The records follow. Copy each one exactly.
(EXERCISE DATA Opens)
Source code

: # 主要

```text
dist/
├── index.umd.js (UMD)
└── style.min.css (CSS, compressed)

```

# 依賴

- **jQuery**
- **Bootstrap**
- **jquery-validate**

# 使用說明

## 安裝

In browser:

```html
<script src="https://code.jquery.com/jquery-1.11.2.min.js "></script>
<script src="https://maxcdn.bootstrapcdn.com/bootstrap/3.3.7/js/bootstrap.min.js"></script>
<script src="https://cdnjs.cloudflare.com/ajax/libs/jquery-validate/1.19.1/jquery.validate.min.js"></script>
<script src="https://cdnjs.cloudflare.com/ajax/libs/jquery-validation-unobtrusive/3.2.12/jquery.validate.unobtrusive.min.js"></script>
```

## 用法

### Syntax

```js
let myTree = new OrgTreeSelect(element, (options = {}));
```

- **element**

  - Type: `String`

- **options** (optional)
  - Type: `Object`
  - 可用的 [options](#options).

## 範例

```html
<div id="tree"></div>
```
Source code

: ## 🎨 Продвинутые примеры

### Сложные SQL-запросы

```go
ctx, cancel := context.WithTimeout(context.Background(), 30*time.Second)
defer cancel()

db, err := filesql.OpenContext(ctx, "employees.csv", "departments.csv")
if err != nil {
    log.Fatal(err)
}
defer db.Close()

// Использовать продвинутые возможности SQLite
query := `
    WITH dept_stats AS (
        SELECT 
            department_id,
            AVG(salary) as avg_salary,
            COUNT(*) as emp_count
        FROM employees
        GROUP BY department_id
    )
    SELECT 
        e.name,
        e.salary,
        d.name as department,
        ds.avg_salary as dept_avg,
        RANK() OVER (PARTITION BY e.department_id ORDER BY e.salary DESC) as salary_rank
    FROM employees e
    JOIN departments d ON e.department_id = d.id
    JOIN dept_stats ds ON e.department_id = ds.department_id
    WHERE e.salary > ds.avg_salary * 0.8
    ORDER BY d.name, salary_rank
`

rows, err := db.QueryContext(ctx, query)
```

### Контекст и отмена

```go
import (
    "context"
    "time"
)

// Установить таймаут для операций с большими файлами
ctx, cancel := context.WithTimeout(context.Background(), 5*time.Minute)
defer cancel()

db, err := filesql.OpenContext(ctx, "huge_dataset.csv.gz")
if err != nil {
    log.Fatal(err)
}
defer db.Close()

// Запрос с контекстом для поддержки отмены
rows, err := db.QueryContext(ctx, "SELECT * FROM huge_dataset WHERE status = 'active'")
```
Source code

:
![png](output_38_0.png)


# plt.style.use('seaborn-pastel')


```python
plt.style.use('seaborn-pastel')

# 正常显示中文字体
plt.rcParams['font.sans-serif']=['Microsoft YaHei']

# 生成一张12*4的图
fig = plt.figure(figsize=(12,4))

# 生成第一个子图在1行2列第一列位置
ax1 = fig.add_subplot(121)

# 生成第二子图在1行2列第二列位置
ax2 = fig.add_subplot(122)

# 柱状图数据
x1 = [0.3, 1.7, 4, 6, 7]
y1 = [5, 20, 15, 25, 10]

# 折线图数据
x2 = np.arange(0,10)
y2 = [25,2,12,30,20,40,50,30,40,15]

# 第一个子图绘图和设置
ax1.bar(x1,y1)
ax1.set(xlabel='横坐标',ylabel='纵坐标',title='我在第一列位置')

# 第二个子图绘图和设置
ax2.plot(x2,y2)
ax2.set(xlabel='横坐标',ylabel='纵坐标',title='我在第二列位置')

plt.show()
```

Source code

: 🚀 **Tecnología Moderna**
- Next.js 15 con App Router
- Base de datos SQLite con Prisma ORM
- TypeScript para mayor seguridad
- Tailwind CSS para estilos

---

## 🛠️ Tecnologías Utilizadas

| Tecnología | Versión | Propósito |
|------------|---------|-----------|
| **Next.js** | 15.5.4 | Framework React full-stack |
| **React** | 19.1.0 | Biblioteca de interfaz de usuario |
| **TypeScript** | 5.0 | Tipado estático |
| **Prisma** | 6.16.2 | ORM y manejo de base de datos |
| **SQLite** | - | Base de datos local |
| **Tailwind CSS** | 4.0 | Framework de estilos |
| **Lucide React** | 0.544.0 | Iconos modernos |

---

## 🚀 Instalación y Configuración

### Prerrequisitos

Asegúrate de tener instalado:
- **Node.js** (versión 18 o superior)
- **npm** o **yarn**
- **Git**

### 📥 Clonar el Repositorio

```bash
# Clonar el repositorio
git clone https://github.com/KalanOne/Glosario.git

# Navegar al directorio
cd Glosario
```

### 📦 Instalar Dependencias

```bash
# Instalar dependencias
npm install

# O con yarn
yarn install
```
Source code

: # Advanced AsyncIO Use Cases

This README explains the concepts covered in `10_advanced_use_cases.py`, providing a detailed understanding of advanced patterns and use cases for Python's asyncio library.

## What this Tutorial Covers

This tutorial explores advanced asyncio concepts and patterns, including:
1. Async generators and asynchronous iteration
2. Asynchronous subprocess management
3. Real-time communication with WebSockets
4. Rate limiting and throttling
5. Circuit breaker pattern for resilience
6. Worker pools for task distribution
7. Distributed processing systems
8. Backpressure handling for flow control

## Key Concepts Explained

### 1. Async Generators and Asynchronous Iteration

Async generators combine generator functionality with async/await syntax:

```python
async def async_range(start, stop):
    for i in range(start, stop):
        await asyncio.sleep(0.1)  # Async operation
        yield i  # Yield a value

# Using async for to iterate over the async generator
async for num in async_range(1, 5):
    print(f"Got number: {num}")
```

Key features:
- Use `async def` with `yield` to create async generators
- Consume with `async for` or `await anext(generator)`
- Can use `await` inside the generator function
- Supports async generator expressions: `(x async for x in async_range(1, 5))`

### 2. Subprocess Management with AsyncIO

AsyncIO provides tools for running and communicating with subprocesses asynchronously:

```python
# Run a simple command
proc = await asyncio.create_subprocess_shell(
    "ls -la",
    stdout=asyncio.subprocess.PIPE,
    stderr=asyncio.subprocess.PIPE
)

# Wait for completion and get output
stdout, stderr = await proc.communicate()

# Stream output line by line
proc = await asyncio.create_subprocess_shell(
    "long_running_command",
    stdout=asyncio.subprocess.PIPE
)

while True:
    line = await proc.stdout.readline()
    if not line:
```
(EXERCISE DATA Closes)
▸ SOLUTION FOR THIS TASK
Source code

: # 主要

```text
dist/
├── index.umd.js (UMD)
└── style.min.css (CSS, compressed)

```

# 依賴

- **jQuery**
- **Bootstrap**
- **jquery-validate**

# 使用說明

## 安裝

In browser:

```html
<script src="https://code.jquery.com/jquery-1.11.2.min.js "></script>
<script src="https://maxcdn.bootstrapcdn.com/bootstrap/3.3.7/js/bootstrap.min.js"></script>
<script src="https://cdnjs.cloudflare.com/ajax/libs/jquery-validate/1.19.1/jquery.validate.min.js"></script>
<script src="https://cdnjs.cloudflare.com/ajax/libs/jquery-validation-unobtrusive/3.2.12/jquery.validate.unobtrusive.min.js"></script>
```

## 用法

### Syntax

```js
let myTree = new OrgTreeSelect(element, (options = {}));
```

- **element**

  - Type: `String`

- **options** (optional)
  - Type: `Object`
  - 可用的 [options](#options).

## 範例

```html
<div id="tree"></div>
```
Source code

: ## 🎨 Продвинутые примеры

### Сложные SQL-запросы

```go
ctx, cancel := context.WithTimeout(context.Background(), 30*time.Second)
defer cancel()

db, err := filesql.OpenContext(ctx, "employees.csv", "departments.csv")
if err != nil {
    log.Fatal(err)
}
defer db.Close()

// Использовать продвинутые возможности SQLite
query := `
    WITH dept_stats AS (
        SELECT 
            department_id,
            AVG(salary) as avg_salary,
            COUNT(*) as emp_count
        FROM employees
        GROUP BY department_id
    )
    SELECT 
        e.name,
        e.salary,
        d.name as department,
        ds.avg_salary as dept_avg,
        RANK() OVER (PARTITION BY e.department_id ORDER BY e.salary DESC) as salary_rank
    FROM employees e
    JOIN departments d ON e.department_id = d.id
    JOIN dept_stats ds ON e.department_id = ds.department_id
    WHERE e.salary > ds.avg_salary * 0.8
    ORDER BY d.name, salary_rank
`

rows, err := db.QueryContext(ctx, query)
```

### Контекст и отмена

```go
import (
    "context"
    "time"
)

// Установить таймаут для операций с большими файлами
ctx, cancel := context.WithTimeout(context.Background(), 5*time.Minute)
defer cancel()

db, err := filesql.OpenContext(ctx, "huge_dataset.csv.gz")
if err != nil {
    log.Fatal(err)
}
defer db.Close()

// Запрос с контекстом для поддержки отмены
rows, err := db.QueryContext(ctx, "SELECT * FROM huge_dataset WHERE status = 'active'")
```
Source code

:
![png](output_38_0.png)


# plt.style.use('seaborn-pastel')


```python
plt.style.use('seaborn-pastel')

# 正常显示中文字体
plt.rcParams['font.sans-serif']=['Microsoft YaHei']

# 生成一张12*4的图
fig = plt.figure(figsize=(12,4))

# 生成第一个子图在1行2列第一列位置
ax1 = fig.add_subplot(121)

# 生成第二子图在1行2列第二列位置
ax2 = fig.add_subplot(122)

# 柱状图数据
x1 = [0.3, 1.7, 4, 6, 7]
y1 = [5, 20, 15, 25, 10]

# 折线图数据
x2 = np.arange(0,10)
y2 = [25,2,12,30,20,40,50,30,40,15]

# 第一个子图绘图和设置
ax1.bar(x1,y1)
ax1.set(xlabel='横坐标',ylabel='纵坐标',title='我在第一列位置')

# 第二个子图绘图和设置
ax2.plot(x2,y2)
ax2.set(xlabel='横坐标',ylabel='纵坐标',title='我在第二列位置')

plt.show()
```

Source code

: 🚀 **Tecnología Moderna**
- Next.js 15 con App Router
- Base de datos SQLite con Prisma ORM
- TypeScript para mayor seguridad
- Tailwind CSS para estilos

---

## 🛠️ Tecnologías Utilizadas

| Tecnología | Versión | Propósito |
|------------|---------|-----------|
| **Next.js** | 15.5.4 | Framework React full-stack |
| **React** | 19.1.0 | Biblioteca de interfaz de usuario |
| **TypeScript** | 5.0 | Tipado estático |
| **Prisma** | 6.16.2 | ORM y manejo de base de datos |
| **SQLite** | - | Base de datos local |
| **Tailwind CSS** | 4.0 | Framework de estilos |
| **Lucide React** | 0.544.0 | Iconos modernos |

---

## 🚀 Instalación y Configuración

### Prerrequisitos

Asegúrate de tener instalado:
- **Node.js** (versión 18 o superior)
- **npm** o **yarn**
- **Git**

### 📥 Clonar el Repositorio

```bash
# Clonar el repositorio
git clone https://github.com/KalanOne/Glosario.git

# Navegar al directorio
cd Glosario
```

### 📦 Instalar Dependencias

```bash
# Instalar dependencias
npm install

# O con yarn
yarn install
```
Source code

: # Advanced AsyncIO Use Cases

This README explains the concepts covered in `10_advanced_use_cases.py`, providing a detailed understanding of advanced patterns and use cases for Python's asyncio library.

## What this Tutorial Covers

This tutorial explores advanced asyncio concepts and patterns, including:
1. Async generators and asynchronous iteration
2. Asynchronous subprocess management
3. Real-time communication with WebSockets
4. Rate limiting and throttling
5. Circuit breaker pattern for resilience
6. Worker pools for task distribution
7. Distributed processing systems
8. Backpressure handling for flow control

## Key Concepts Explained

### 1. Async Generators and Asynchronous Iteration

Async generators combine generator functionality with async/await syntax:

```python
async def async_range(start, stop):
    for i in range(start, stop):
        await asyncio.sleep(0.1)  # Async operation
        yield i  # Yield a value

# Using async for to iterate over the async generator
async for num in async_range(1, 5):
    print(f"Got number: {num}")
```

Key features:
- Use `async def` with `yield` to create async generators
- Consume with `async for` or `await anext(generator)`
- Can use `await` inside the generator function
- Supports async generator expressions: `(x async for x in async_range(1, 5))`

### 2. Subprocess Management with AsyncIO

AsyncIO provides tools for running and communicating with subprocesses asynchronously:

```python
# Run a simple command
proc = await asyncio.create_subprocess_shell(
    "ls -la",
    stdout=asyncio.subprocess.PIPE,
    stderr=asyncio.subprocess.PIPE
)

# Wait for completion and get output
stdout, stderr = await proc.communicate()

# Stream output line by line
proc = await asyncio.create_subprocess_shell(
    "long_running_command",
    stdout=asyncio.subprocess.PIPE
)

while True:
    line = await proc.stdout.readline()
    if not line:
```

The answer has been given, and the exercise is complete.